Action item
Look through the data below and extract, unchanged, the lines from the one that contains "the tree at (403,671)" to the one that contains "the tree at (370,660)", both included.

-.-.-

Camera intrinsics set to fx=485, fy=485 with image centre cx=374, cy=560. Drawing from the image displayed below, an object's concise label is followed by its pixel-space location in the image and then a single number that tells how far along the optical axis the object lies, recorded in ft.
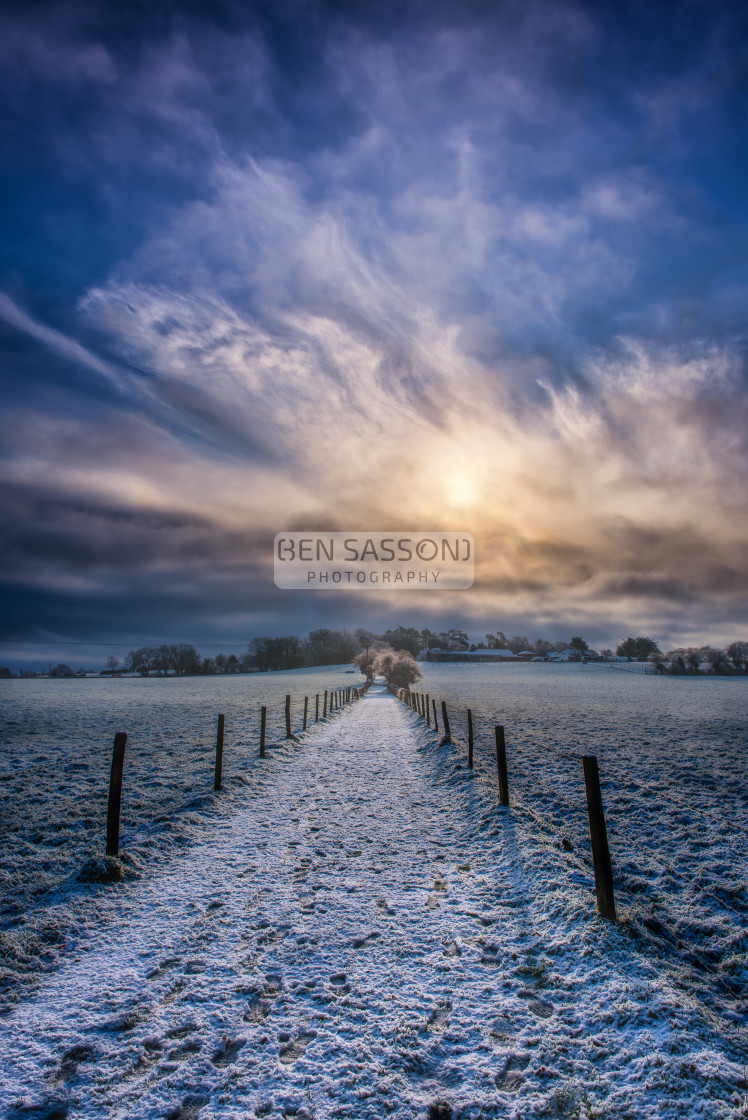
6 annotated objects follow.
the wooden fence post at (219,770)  37.81
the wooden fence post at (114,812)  24.54
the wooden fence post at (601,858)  18.02
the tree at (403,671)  220.84
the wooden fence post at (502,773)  31.83
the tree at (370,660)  271.88
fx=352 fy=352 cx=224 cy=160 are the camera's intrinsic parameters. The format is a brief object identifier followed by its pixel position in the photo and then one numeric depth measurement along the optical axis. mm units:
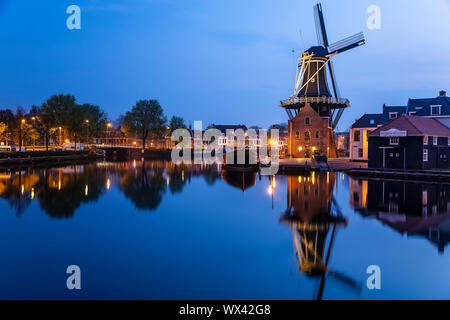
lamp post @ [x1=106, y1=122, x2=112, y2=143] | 126600
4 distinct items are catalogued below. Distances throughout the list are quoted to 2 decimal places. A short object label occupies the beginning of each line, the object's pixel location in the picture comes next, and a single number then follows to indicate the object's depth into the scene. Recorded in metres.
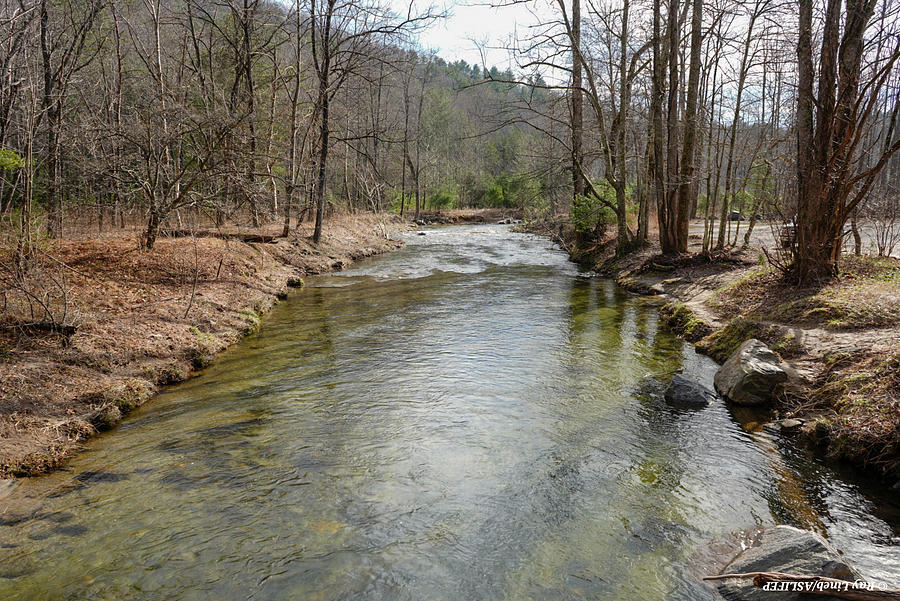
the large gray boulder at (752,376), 6.62
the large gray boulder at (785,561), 3.37
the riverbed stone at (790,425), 5.93
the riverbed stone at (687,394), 6.79
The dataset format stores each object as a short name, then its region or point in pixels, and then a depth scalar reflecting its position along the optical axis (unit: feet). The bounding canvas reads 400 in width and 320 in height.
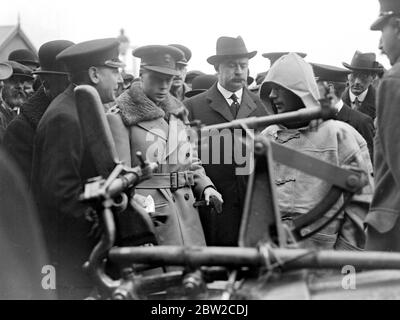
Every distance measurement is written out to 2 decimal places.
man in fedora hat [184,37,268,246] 38.45
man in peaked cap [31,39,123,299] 26.53
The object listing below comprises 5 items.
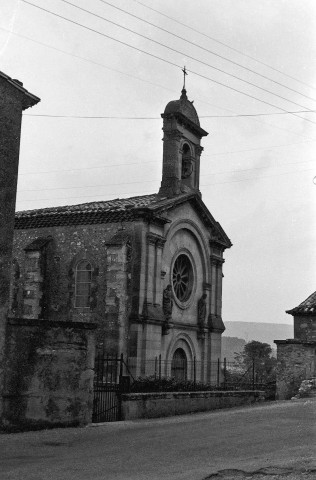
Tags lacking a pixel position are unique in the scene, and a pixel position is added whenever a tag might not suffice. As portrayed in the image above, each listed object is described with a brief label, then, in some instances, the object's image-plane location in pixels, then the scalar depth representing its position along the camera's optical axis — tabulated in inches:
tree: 2326.5
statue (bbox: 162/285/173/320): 989.8
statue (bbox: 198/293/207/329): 1107.9
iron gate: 645.3
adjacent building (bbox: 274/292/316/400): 974.4
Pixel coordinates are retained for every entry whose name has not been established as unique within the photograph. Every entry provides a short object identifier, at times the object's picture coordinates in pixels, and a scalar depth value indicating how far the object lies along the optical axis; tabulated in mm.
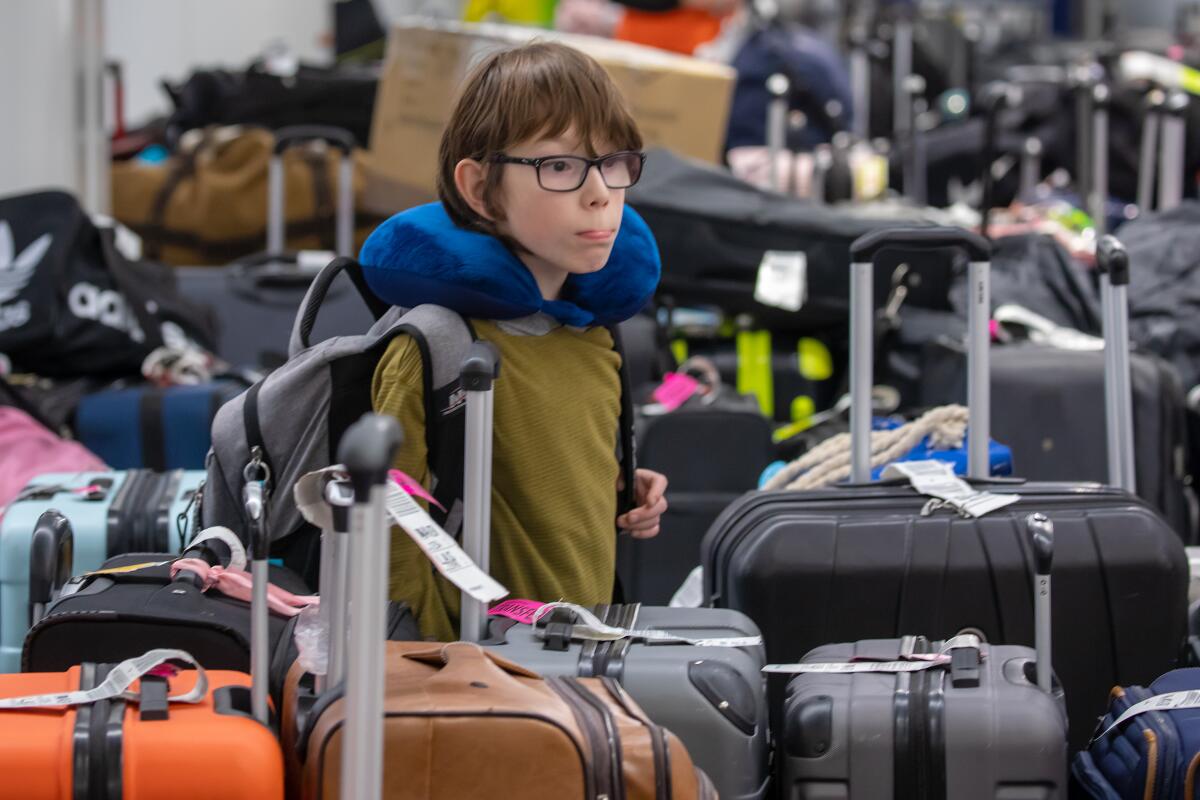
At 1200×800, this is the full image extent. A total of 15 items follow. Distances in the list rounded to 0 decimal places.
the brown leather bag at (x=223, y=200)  11125
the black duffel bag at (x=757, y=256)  8805
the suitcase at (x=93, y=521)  5512
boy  4633
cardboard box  10797
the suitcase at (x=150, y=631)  4305
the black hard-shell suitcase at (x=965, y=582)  5180
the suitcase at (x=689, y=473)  7297
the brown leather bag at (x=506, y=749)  3666
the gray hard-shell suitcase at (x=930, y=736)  4195
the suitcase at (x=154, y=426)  7672
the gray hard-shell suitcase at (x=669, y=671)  4148
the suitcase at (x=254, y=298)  9437
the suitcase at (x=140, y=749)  3631
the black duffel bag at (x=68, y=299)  8109
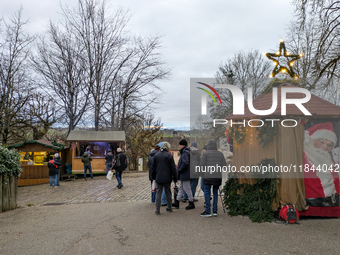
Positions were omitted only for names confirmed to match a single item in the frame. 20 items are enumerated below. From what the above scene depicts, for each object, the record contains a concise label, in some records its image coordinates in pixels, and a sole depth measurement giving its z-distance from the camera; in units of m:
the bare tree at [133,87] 27.78
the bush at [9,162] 8.81
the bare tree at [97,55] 25.69
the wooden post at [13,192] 9.09
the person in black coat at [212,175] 7.12
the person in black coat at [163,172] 7.55
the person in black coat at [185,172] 7.90
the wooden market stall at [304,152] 6.61
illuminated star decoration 7.31
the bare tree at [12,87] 21.53
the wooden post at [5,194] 8.74
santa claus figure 6.73
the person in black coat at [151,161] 8.60
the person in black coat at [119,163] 12.73
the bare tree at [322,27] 7.48
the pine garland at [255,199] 6.70
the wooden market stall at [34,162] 18.42
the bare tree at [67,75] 24.89
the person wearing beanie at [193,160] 8.23
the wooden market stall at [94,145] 20.11
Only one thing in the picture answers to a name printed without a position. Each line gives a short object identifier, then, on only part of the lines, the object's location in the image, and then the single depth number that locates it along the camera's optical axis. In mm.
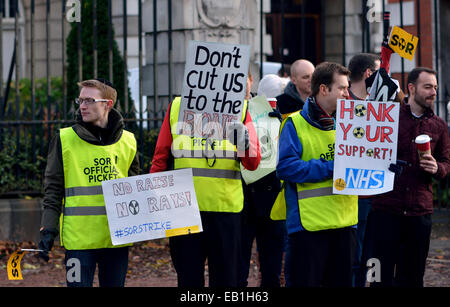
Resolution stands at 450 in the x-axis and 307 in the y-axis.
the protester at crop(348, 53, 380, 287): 12513
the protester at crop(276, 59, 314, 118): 13410
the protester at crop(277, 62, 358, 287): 10095
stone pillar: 19372
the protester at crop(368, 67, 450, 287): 11939
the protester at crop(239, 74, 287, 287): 12542
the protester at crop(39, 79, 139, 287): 10009
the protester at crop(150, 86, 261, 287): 10181
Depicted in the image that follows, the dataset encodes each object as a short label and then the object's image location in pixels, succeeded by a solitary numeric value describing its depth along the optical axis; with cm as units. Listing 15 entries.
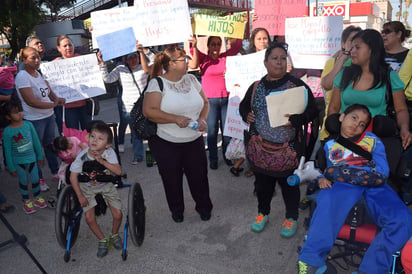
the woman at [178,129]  313
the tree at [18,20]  2139
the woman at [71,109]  457
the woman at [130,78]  508
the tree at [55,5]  2974
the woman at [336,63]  319
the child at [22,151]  375
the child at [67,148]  353
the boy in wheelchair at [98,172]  286
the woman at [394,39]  441
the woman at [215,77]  466
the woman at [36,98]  407
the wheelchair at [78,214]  286
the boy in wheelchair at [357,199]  224
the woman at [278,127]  292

-.-.-

The completed task
the tree at (403,671)  220.84
the wooden fence post at (502,773)  31.83
the tree at (370,660)  271.88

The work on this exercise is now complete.